Мама слабеет. Каждый вдох — тише, короче. Она будто уже не со мной, уже там.
Лежит лёгкая, прозрачная — кости да голос, и тот еле слышный.
Я сижу рядом. Держу её ладонь — тонкую, почти невесомую, как птичье крыло. Она дремлет. Вдруг открывает глаза и шепчет:
— Как хочется дожить до весны...
Я вздрагиваю. Эти слова — удар в сердце. Беззвучно плачу, а мама продолжает, едва шевеля губами:
— Дальше не хочу. Пожила… хватит. Весну увидеть хочется. Капель… кап-кап-кап с крыши. Земля проснётся, травка пойдёт…
Не хочу в мёрзлую. Весной хочу. Земля весной — как пух.
Она ненадолго забывается. Я сжимаю её ладонь — будто смогу удержать в этом мире.
И вспоминаю, как в детстве она пела. Голос у неё был чистый, сильный — горный родник. Но нам она пела тихо, нежно: колыбельные, когда я не могла уснуть, украинские — чтобы дела ладились веселее.
Про журавлей, про тихую ночь, про девушку, что прощается с любимым.
Голос исчез лет десять назад, но иногда она всё же пела — другим, слабым, почти потерянным. И мы знали: пока мама поёт — у нас всё будет хорошо.

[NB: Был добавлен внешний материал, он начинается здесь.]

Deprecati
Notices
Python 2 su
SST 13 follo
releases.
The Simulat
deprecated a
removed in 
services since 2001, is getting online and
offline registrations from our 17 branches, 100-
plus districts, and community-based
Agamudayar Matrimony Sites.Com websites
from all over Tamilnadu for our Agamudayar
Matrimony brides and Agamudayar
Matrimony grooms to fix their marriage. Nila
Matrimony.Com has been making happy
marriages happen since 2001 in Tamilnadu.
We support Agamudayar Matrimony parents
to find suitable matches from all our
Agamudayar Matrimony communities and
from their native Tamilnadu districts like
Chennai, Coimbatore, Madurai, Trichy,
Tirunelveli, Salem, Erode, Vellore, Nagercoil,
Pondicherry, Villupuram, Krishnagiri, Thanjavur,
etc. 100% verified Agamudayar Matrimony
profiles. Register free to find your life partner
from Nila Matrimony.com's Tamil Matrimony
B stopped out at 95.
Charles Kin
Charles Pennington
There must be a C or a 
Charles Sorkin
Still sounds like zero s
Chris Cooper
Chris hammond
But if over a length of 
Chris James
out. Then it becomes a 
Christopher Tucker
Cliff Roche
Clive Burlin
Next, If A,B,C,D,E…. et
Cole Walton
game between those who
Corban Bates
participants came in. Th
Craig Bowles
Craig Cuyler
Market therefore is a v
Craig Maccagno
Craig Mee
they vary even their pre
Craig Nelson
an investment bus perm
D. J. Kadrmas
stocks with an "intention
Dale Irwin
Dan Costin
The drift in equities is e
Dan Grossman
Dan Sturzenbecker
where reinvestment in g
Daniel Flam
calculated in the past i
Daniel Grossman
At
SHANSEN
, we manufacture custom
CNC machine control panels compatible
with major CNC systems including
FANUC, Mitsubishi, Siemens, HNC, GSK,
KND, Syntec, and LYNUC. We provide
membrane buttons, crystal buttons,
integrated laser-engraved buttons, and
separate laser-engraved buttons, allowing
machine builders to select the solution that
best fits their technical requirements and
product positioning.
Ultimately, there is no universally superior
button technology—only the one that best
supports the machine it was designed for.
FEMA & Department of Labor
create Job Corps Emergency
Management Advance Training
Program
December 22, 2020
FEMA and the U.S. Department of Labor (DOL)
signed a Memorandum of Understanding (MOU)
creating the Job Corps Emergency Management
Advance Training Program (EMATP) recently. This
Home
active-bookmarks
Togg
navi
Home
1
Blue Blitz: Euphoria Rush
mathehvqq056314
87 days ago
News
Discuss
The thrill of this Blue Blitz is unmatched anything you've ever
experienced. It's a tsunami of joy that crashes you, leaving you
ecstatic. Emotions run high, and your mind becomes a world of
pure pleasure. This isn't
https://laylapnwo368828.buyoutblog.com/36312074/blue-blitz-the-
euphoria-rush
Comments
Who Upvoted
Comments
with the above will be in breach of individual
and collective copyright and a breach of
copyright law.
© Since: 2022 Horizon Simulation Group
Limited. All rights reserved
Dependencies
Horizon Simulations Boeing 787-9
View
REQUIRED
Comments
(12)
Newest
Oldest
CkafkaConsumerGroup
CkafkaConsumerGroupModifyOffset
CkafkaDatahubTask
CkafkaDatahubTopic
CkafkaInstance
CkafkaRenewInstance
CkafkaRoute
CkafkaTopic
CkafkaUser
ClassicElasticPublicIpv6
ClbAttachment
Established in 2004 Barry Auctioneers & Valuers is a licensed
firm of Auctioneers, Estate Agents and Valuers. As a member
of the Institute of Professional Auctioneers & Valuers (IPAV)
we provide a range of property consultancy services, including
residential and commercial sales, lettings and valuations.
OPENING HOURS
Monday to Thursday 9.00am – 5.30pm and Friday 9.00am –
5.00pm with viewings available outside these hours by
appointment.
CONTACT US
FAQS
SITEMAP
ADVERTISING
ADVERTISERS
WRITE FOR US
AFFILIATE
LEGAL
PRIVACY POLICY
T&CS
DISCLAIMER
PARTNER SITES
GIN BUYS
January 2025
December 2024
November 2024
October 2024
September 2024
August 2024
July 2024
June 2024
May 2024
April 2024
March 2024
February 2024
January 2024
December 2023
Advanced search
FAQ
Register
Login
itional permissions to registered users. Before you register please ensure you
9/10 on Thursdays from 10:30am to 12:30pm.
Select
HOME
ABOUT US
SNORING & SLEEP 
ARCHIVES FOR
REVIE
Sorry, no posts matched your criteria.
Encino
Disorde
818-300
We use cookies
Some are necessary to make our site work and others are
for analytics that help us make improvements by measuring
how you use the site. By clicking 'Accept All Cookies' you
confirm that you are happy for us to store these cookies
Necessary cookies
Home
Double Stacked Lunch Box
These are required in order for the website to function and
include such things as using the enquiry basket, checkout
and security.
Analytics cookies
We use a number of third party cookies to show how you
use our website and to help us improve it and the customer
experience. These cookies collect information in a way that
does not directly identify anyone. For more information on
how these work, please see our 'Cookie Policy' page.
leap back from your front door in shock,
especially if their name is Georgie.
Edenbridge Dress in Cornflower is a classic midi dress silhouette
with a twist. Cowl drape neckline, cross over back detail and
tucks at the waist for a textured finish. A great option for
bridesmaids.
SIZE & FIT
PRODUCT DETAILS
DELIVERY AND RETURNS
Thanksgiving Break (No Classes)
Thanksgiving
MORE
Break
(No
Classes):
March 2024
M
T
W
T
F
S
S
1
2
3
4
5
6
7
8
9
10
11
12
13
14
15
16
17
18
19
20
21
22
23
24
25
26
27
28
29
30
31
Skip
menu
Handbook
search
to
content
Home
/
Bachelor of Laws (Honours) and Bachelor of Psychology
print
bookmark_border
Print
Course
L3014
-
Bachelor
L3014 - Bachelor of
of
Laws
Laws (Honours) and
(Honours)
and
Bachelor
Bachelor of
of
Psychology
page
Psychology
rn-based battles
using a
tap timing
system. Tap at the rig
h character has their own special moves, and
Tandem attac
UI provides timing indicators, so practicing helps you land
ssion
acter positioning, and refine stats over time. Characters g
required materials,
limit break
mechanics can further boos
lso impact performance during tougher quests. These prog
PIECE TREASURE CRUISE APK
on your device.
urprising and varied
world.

Теперь её голос всё глуше, дыхание — тонкая, прерывистая нить. Я прикладываю её ладонь к щеке. Холодная.
Вдруг она снова шепчет обрывки слов, а в моей голове звучат стройные, знакомые фразы:
— Мама у меня из хутора. Я ж в войну родилась… мёртвой.
«Не оживляй, — просила мама. — У меня двое, куда мне ещё она?»
Тётка Наташа отхлестала по заднице — и я заорала. Ожила.
Как мама нас всех в войну сберегла — не знаю. Латутики пекла. Мне, Зинке и Нинке.
Сёстры постарше, а я грудная. А мама — по латутику каждой и на работу до ночи. Латутик — лепёшка такая из сорной муки и травы.
Сёстры по кругу обкусят мой. А мне — то, что останется. Мама рассказывала и всегда плакала. Жалела меня. По голове гладила…
Она говорит урывками, тяжело дыша. Глаза полуприкрыты. Она где-то далеко.
То ли узнаёт меня, то ли нет — не понять. Слова её не для меня. Это обрывки прошлого, мерцающие в угасающем сознании.
— Весной всегда легче. Щавель, сныть, кислица — всё еда. Корова Бурёнка отелится — молока чуть-чуть. Мы с кружками в очередь. Мама нальёт каждой. Выжили…
— Весной отец вернулся. Не в сорок пятом — позже. В плену был. Проверяли. Пришёл. Мы с Нинкой к фотографии побежали. Смотрели: он ли? Свой? Чужой? Зинка его довоенного помнила. Сразу признала. Побежала звать мать.
— И замуж я весной выходила. Васенька мой… любил меня. Жалел… Пожил только мало. В феврале умер. А я весной хочу.
Я плачу. Тихо-тихо — чтобы не спугнуть её уход.
— Дети мои — седые совсем. Дети у них, внуки. Все хорошие. Заботливые. А я устала. К нему хочу. К Васеньке моему. К мамочке. К сёстрам. К отцу. К дочке своей маленькой…
Держу её руку. Она почти не дышит. Вдруг широко открывает глаза — смотрит сквозь меня и уже не говорит, а шипит:
— Ах, как хочется… до весны… чтобы солнышко… и капель...Яблони зацветут… Красиво… А меня не будет…
Губы делают последний выдох — пальцы разжимаются. Я всё ещё держу её руку… Потом из моей груди вырвется крик. Но это потом. А сейчас я только шепчу ей вослед:
— Мама, не уходи.
Моя мама жива.
Этот рассказ — сублимация моего внутреннего горя.
Я нахожусь в эпицентре её ухода: медленного, но необратимого.
Иногда у меня опускаются руки.
Иногда я устаю.
Иногда раздражаюсь.
Иногда кажется, что не выдержу.
И тогда я достаю этот текст, читаю, плачу и понимаю:
времени осталось так мало, чтобы сделать для неё всё, что могу.
И даже то, что не могу.
Скоро делать будет не для кого. Только сожалеть.
И у меня появляются силы. Через силу.